PROBLEM STATEMENT
Do the following statements agree with the text on the 2003–04 Honduran Liga Nacional de Ascenso? Answer yes or no for each, quoting the deciding words of the text. 1. Municipal Valencia won the tournament by beating Hispano in the final series. 2. The 2003–04 season was the first one under the name Liga Nacional de Ascenso. 3. The quarterfinal played on 14 March 2004 ended in a draw.

Liga de Ascenso
- Season: 2003–04
- Champions: Municipal Valencia
- Promoted: Municipal Valencia

= 2003–04 Honduran Liga Nacional de Ascenso =

The 2003–04 Honduran Liga Nacional de Ascenso was the 37th season of the Second level in Honduran football and the second one under the name Liga Nacional de Ascenso. Under the management of Carlos Padilla, F.C. Municipal Valencia won the tournament after defeating Hispano in the final series and obtained promotion to the 2004–05 Honduran Liga Nacional.

==Postseason==
===Quarterfinals===
5 March 2004
Municipal Valencia 1-0 Real Sociedad
14 March 2004
Real Sociedad 1-1 Municipal Valencia
- Municipal Valencia won 2–1 on aggregated.

Dataset entries
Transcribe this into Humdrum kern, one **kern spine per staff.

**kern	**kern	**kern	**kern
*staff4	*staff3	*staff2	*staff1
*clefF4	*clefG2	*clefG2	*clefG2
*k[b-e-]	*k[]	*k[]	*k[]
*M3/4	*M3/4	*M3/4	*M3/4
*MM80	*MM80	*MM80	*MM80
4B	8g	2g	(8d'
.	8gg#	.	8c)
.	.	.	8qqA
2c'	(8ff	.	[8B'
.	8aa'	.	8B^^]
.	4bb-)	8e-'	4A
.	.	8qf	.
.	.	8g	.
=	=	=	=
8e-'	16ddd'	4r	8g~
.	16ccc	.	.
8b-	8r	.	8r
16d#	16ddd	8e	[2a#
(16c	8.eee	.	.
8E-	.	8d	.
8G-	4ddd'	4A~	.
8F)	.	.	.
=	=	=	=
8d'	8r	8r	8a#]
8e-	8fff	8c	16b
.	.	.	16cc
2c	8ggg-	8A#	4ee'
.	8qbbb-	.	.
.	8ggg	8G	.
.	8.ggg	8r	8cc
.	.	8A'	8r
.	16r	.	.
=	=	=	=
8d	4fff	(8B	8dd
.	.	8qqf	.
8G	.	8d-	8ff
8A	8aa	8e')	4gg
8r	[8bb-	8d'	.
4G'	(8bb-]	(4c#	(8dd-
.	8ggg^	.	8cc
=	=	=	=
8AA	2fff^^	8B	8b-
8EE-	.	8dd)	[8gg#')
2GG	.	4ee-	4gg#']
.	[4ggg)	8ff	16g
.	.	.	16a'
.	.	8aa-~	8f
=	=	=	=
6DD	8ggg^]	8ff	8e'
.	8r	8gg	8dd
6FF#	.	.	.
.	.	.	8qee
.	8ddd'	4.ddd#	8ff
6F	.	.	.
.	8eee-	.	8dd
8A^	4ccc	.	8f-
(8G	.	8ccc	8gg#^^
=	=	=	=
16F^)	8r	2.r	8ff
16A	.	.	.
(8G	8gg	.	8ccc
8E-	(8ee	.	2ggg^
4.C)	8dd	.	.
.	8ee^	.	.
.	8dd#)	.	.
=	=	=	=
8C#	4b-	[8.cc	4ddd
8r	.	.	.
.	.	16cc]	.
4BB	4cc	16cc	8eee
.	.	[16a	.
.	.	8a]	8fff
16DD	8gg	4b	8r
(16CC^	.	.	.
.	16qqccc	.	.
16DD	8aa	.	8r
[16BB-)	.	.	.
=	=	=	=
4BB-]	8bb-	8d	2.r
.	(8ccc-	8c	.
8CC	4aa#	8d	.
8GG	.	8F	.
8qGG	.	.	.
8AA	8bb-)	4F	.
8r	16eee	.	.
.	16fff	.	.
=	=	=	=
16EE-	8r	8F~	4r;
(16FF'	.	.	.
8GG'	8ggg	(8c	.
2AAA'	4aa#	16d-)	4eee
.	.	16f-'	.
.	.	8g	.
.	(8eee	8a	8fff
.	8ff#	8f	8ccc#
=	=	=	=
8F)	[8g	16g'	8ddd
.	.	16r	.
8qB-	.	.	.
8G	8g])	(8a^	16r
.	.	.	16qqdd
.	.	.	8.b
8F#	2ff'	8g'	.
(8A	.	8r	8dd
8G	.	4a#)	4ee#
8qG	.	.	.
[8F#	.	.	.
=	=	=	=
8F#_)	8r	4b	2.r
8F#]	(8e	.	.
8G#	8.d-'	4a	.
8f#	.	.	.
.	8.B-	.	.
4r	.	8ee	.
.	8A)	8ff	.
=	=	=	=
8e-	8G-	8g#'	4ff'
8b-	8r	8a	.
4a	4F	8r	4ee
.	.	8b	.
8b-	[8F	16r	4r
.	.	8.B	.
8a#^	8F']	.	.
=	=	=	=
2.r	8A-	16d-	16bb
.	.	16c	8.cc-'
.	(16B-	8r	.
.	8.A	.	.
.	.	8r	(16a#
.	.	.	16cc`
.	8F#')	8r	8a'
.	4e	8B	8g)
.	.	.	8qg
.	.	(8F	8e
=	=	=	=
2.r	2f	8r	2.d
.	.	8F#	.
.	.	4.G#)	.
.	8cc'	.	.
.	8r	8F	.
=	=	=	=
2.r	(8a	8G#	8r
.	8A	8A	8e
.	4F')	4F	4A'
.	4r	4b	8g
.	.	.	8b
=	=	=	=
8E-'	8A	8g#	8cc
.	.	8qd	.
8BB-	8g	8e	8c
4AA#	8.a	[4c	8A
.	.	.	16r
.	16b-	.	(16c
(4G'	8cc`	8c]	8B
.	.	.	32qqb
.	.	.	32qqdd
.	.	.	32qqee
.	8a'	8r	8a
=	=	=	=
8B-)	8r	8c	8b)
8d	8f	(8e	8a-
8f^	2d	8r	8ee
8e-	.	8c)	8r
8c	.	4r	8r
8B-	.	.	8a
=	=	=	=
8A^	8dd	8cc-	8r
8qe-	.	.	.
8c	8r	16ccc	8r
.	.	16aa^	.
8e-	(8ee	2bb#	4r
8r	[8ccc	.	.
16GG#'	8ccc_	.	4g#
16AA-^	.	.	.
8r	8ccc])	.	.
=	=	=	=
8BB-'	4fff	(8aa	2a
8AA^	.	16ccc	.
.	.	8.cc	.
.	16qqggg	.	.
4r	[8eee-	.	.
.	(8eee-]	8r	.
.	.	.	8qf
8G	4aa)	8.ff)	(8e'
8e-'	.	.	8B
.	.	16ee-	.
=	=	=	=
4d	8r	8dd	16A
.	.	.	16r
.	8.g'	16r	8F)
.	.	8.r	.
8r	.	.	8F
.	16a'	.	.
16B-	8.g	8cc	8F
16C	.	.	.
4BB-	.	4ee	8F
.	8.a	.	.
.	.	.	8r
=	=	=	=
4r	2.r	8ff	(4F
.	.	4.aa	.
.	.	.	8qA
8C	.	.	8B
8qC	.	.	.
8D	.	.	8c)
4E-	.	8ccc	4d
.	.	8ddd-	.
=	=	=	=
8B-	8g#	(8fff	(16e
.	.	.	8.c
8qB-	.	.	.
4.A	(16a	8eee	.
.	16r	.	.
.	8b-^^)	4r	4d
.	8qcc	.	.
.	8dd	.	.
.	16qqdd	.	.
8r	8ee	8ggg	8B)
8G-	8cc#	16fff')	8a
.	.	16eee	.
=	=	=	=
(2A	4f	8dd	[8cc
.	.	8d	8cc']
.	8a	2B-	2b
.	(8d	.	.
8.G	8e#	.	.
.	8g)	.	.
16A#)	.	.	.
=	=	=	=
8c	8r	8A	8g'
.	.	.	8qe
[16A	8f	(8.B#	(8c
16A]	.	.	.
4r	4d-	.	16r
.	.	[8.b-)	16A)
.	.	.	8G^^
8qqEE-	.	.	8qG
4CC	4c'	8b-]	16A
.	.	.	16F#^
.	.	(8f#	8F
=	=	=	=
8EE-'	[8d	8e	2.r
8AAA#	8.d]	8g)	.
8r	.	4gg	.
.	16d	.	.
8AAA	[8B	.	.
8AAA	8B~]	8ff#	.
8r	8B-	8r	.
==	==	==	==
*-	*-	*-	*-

RESPONSE AREA
1. Yes: "won the tournament after defeating Hispano in the final series"
2. No: "the second one under the name Liga Nacional de Ascenso"
3. Yes: "Real Sociedad 1-1 Municipal Valencia"